SELECTED EXCERPT =>
▬▬▬▬▬▬
Studio album by Slim Whitman
- Released: 1967
- Genre: Country
- Label: Imperial

Slim Whitman chronology
| A Time for Love (1966) | 15th Anniversary Album (1967) | Country Memories (1967) |

Singles from 15th Anniversary Album
- "I'm a Fool" Released: June 17, 1967;

= 15th Anniversary Album =

15th Anniversary Album is a studio album by Slim Whitman, released in 1967 on Imperial Records.

For this album, Whitman made "newly recorded renditions of the songs synonymous with his name".

Professional ratings
Review scores
| Source | Rating |
| AllMusic |  |
| Billboard | "Spotlight" pick |
| The Encyclopedia of Popular Music |  |

== Track listing ==
The album was issued in the United States and Canada by Imperial Records as a 12-inch long-playing record, catalog numbers LP-9342 (mono) and LP-12342 (stereo).
▬▬▬▬▬▬
EXTRACTED DATA =>

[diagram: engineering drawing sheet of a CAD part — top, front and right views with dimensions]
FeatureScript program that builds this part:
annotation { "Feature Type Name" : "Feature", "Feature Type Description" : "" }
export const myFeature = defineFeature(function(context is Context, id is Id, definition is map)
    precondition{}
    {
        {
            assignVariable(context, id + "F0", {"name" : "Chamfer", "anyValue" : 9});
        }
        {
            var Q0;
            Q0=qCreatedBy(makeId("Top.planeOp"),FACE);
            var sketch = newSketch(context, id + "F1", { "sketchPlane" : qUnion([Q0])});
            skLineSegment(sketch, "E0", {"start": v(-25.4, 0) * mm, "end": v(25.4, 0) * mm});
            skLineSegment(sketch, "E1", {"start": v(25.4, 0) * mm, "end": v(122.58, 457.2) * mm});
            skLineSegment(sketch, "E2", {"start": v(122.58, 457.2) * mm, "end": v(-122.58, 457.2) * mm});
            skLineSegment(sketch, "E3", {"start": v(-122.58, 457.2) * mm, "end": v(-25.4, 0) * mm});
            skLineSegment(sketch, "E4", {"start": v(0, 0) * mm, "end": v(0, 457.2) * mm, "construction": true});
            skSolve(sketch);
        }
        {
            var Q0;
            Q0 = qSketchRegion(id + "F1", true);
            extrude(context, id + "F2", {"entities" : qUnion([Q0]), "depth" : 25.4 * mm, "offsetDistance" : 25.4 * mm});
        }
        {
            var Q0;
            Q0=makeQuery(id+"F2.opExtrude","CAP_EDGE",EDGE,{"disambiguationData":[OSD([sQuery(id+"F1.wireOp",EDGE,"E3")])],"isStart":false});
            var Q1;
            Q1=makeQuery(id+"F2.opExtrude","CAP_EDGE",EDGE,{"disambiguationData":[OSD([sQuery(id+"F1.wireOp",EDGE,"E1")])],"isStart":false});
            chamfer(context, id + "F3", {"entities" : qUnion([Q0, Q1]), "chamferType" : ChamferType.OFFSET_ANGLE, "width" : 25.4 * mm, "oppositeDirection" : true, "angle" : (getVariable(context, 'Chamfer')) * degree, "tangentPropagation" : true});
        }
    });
▬▬▬▬▬▬
TASKS TO COMPLETE =>
1. On the album page, what catalog number did the stereo LP carry?
2. Please reproduce word for word the part of the album page that opens with the words containing "15th Anniversary Album is" and closes with "and LP-12342 (stereo).".

PROBLEM SOLUTIONS =>
1. LP-12342

2.
15th Anniversary Album is a studio album by Slim Whitman, released in 1967 on Imperial Records.

For this album, Whitman made "newly recorded renditions of the songs synonymous with his name".

Professional ratings
Review scores
| Source | Rating |
| AllMusic |  |
| Billboard | "Spotlight" pick |
| The Encyclopedia of Popular Music |  |

== Track listing ==
The album was issued in the United States and Canada by Imperial Records as a 12-inch long-playing record, catalog numbers LP-9342 (mono) and LP-12342 (stereo).